While nothing has been announced yet about Andonovski’s future with the USWNT, his contract expires at the end of the year. And Ellis thinks U.S. Soccer should consider Gustavsson for the position.

“He should definitely be a strong candidate for the job,” she said.

Sam Kerr played 65 minutes in Australia’s victory over France on Saturday in the quarterfinals, her longest outing yet in the World Cup. The star forward suffered a calf injury before the tournament and had played minimal minutes before Saturday.

Kerr gave Australia a much-needed boost, and after the team defeated France in penalty kicks, 7-6, there is growing hope that the all-time leading scorer in Australian international history will be able to start the semifinal match against England.

“Everyday I’m feeling better,” Kerr said afterwards. “Last game really gave me confidence, going in for 20 minutes, and getting a bit of a run. And then two training sessions under my belt. I’m feeling really good.”
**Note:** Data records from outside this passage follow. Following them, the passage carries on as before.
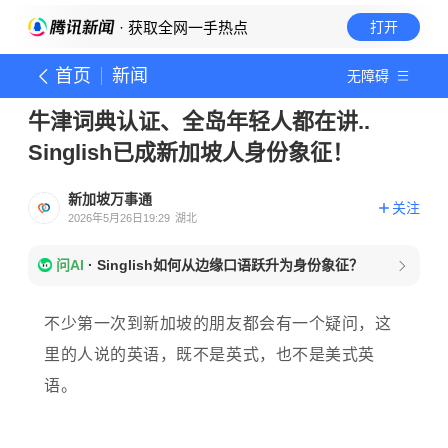
· 获取全网一手热点
打开
首页
新闻
无障碍
牛津词典认证、全岛年轻人都在讲..
Singlish已成新加坡人身份象征！
新加坡万事通
关注
2026年5月26日19:29
湖北
问AI
·
Singlish如何从边缘口语跃升为身份象征？
不少第一次到新加坡的朋友都会有一个疑问，这
里的人说的英语，既不是英式，也不是美式英
语。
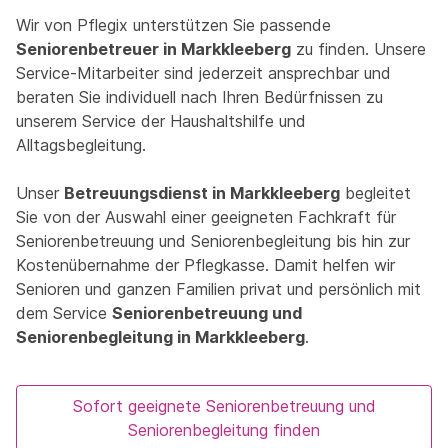
Wir von Pflegix unterstützen Sie passende
Seniorenbetreuer in Markkleeberg
zu finden. Unsere
Service-Mitarbeiter sind jederzeit ansprechbar und
beraten Sie individuell nach Ihren Bedürfnissen zu
unserem Service der Haushaltshilfe und
Alltagsbegleitung.
Unser
Betreuungsdienst in Markkleeberg
begleitet
Sie von der Auswahl einer geeigneten Fachkraft für
Seniorenbetreuung und Seniorenbegleitung bis hin zur
Kostenübernahme der Pflegkasse. Damit helfen wir
Senioren und ganzen Familien privat und persönlich mit
dem Service
Seniorenbetreuung und
Seniorenbegleitung in Markkleeberg
.
Sofort geeignete Seniorenbetreuung und
Seniorenbegleitung finden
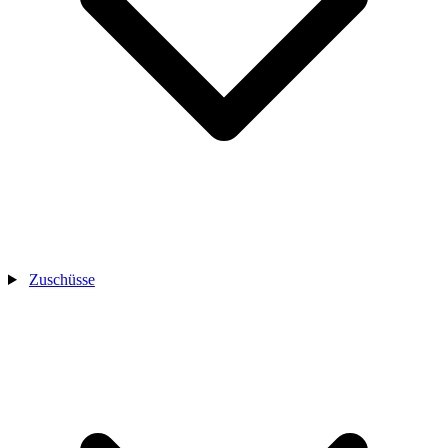
Zuschüsse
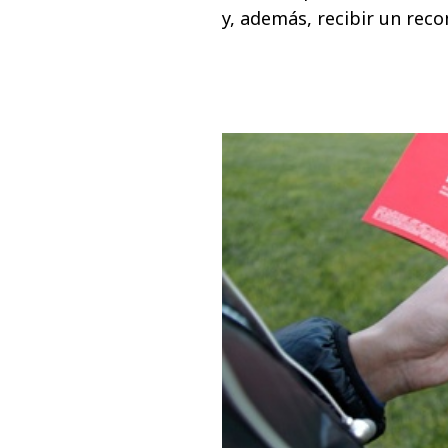
y, además, recibir un rec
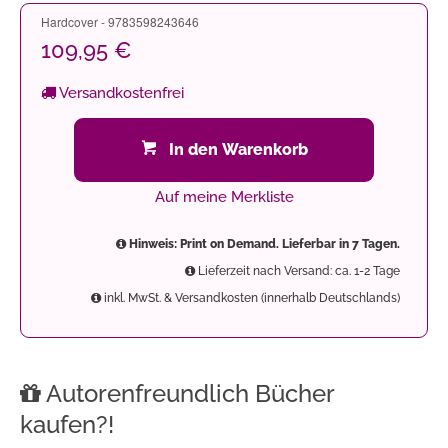
Hardcover - 9783598243646
109,95 €
Versandkostenfrei
In den Warenkorb
Auf meine Merkliste
Hinweis: Print on Demand. Lieferbar in 7 Tagen.
Lieferzeit nach Versand: ca. 1-2 Tage
inkl. MwSt. & Versandkosten (innerhalb Deutschlands)
Autorenfreundlich Bücher
kaufen?!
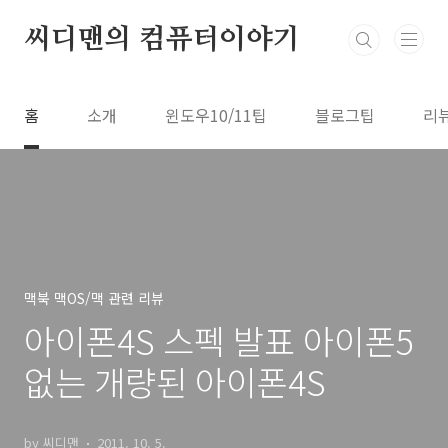
본문 바로가기
씨디맨의 컴퓨터이야기
홈
소개
윈도우10/11팁
블로그팁
리
맥북 맥OS/맥 관련 리뷰
아이폰4S 스펙 발표 아이폰5
없는 개량된 아이폰4S
by 씨디맨
2011. 10. 5.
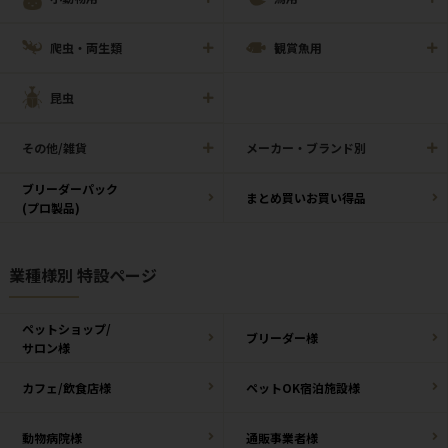
爬虫・両生類
観賞魚用
昆虫
その他/雑貨
メーカー・ブランド別
ブリーダーパック
まとめ買いお買い得品
(プロ製品)
業種様別 特設ページ
ペットショップ/
ブリーダー様
サロン様
カフェ/飲食店様
ペットOK宿泊施設様
動物病院様
通販事業者様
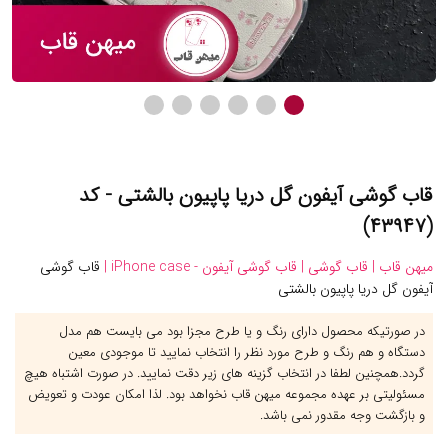
قاب گوشی آیفون گل دریا پاپیون بالشتی - کد
(۴۳۹۴۷)
میهن قاب |
قاب گوشی |
قاب گوشی آیفون - iPhone case |
قاب گوشی
آیفون گل دریا پاپیون بالشتی
در صورتیکه محصول دارای رنگ و یا طرح مجزا بود می بایست هم مدل
دستگاه و هم رنگ و طرح مورد نظر را انتخاب نمایید تا موجودی معین
گردد.همچنین لطفا در انتخاب گزینه های زیر دقت نمایید. در صورت اشتباه هیچ
مسئولیتی بر عهده مجموعه میهن قاب نخواهد بود. لذا امکان عودت و تعویض
و بازگشت وجه مقدور نمی باشد.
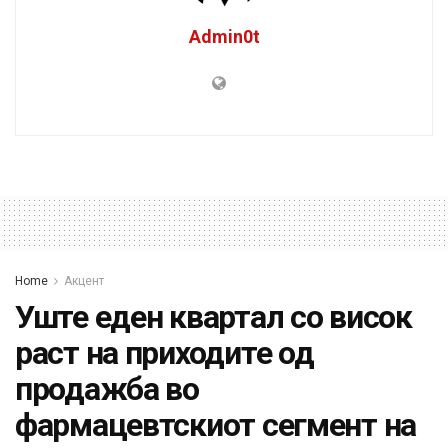
Admin0t
Home
Акцент
Уште еден квартал со висок
раст на приходите од
продажба во
фармацевтскиот сегмент на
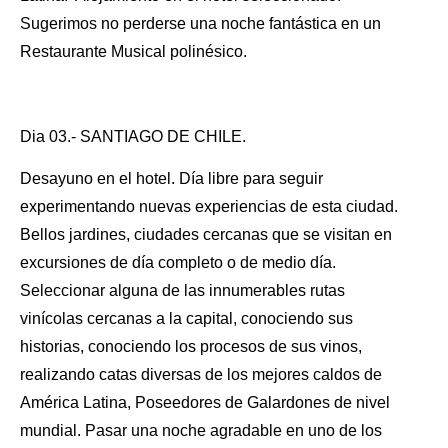
Sugerimos no perderse una noche fantástica en un
Restaurante Musical polinésico.
Dia 03.- SANTIAGO DE CHILE.
Desayuno en el hotel. Día libre para seguir
experimentando nuevas experiencias de esta ciudad.
Bellos jardines, ciudades cercanas que se visitan en
excursiones de día completo o de medio día.
Seleccionar alguna de las innumerables rutas
vinícolas cercanas a la capital, conociendo sus
historias, conociendo los procesos de sus vinos,
realizando catas diversas de los mejores caldos de
América Latina, Poseedores de Galardones de nivel
mundial. Pasar una noche agradable en uno de los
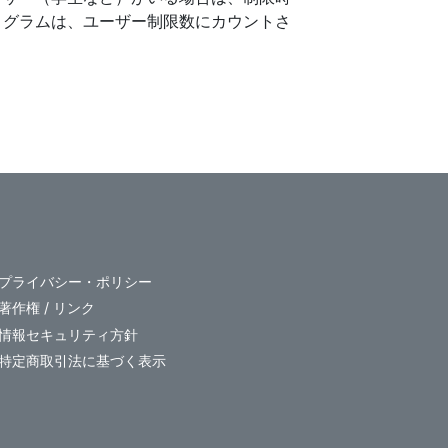
ログラムは、ユーザー制限数にカウントさ
プライバシー・ポリシー
著作権 / リンク
情報セキュリティ方針
特定商取引法に基づく表示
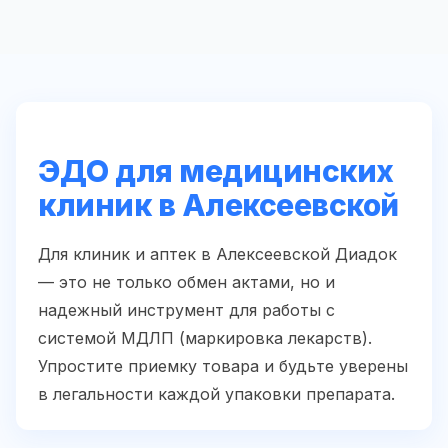
ЭДО для медицинских
клиник в Алексеевской
Для клиник и аптек в Алексеевской Диадок
— это не только обмен актами, но и
надежный инструмент для работы с
системой МДЛП (маркировка лекарств).
Упростите приемку товара и будьте уверены
в легальности каждой упаковки препарата.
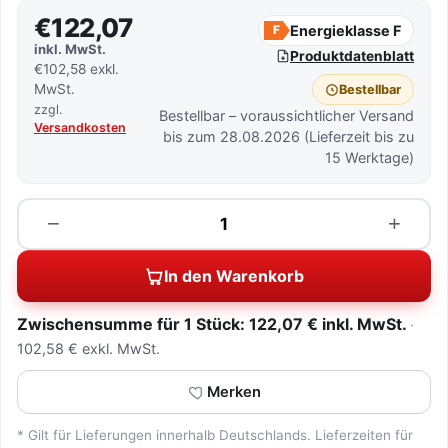
€122,07
Energieklasse F
F
inkl. MwSt.
Produktdatenblatt
€102,58 exkl.
MwSt.
Bestellbar
zzgl.
Bestellbar – voraussichtlicher Versand
Versandkosten
bis zum 28.08.2026 (Lieferzeit bis zu
15 Werktage)
Menge
−
+
In den Warenkorb
Zwischensumme für 1 Stück: 122,07 € inkl. MwSt.
102,58 € exkl. MwSt.
Merken
* Gilt für Lieferungen innerhalb Deutschlands. Lieferzeiten für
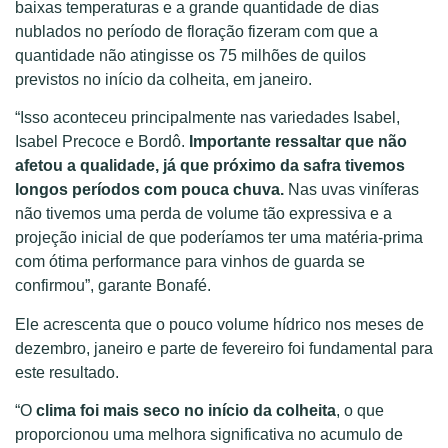
baixas temperaturas e a grande quantidade de dias
nublados no período de floração fizeram com que a
quantidade não atingisse os 75 milhões de quilos
previstos no início da colheita, em janeiro.
“Isso aconteceu principalmente nas variedades Isabel,
Isabel Precoce e Bordô.
Importante ressaltar que não
afetou a qualidade, já que próximo da safra tivemos
longos períodos com pouca chuva.
Nas uvas viníferas
não tivemos uma perda de volume tão expressiva e a
projeção inicial de que poderíamos ter uma matéria-prima
com ótima performance para vinhos de guarda se
confirmou”, garante Bonafé.
Ele acrescenta que o pouco volume hídrico nos meses de
dezembro, janeiro e parte de fevereiro foi fundamental para
este resultado.
“O
clima foi mais seco no início da colheita
, o que
proporcionou uma melhora significativa no acumulo de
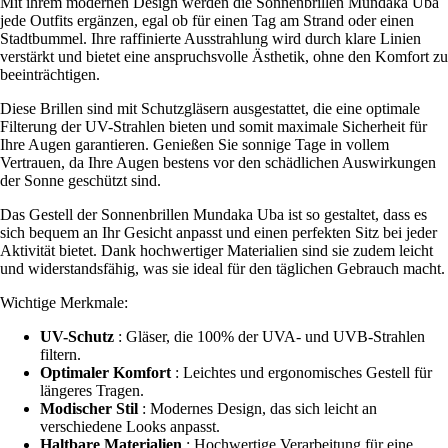
Mit ihrem modernen Design werden die Sonnenbrillen Mundaka Uba
jede Outfits ergänzen, egal ob für einen Tag am Strand oder einen
Stadtbummel. Ihre raffinierte Ausstrahlung wird durch klare Linien
verstärkt und bietet eine anspruchsvolle Ästhetik, ohne den Komfort zu
beeinträchtigen.
Diese Brillen sind mit Schutzgläsern ausgestattet, die eine optimale
Filterung der UV-Strahlen bieten und somit maximale Sicherheit für
Ihre Augen garantieren. Genießen Sie sonnige Tage in vollem
Vertrauen, da Ihre Augen bestens vor den schädlichen Auswirkungen
der Sonne geschützt sind.
Das Gestell der Sonnenbrillen Mundaka Uba ist so gestaltet, dass es
sich bequem an Ihr Gesicht anpasst und einen perfekten Sitz bei jeder
Aktivität bietet. Dank hochwertiger Materialien sind sie zudem leicht
und widerstandsfähig, was sie ideal für den täglichen Gebrauch macht.
Wichtige Merkmale:
UV-Schutz
: Gläser, die 100% der UVA- und UVB-Strahlen
filtern.
Optimaler Komfort
: Leichtes und ergonomisches Gestell für
längeres Tragen.
Modischer Stil
: Modernes Design, das sich leicht an
verschiedene Looks anpasst.
Haltbare Materialien
: Hochwertige Verarbeitung für eine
Tony Gustavsson, Australia’s coach, was criticized by some for not starting Kerr against France. He said the “biggest decision” of the match was when to bring Kerr in as a substitute.

“I was informed that she had limited minutes today,” Gustavsson said. “And then we needed to put extra time into consideration. That was a massive decision to get right. When Sam came in we really had them on the hook. We really got the momentum, and from the fans as well.”

Kerr said the plan when she injured her calf was to be back in the starting lineup for the semifinal. And now, after the team’s dramatic penalty kicks victory in the quarterfinal, she is right on schedule – with a newfound respect for coming off the bench.

“It’s not easy,” she said. “I don’t envy people who are super-subs because it’s an amazing job they do. I just tried my best.”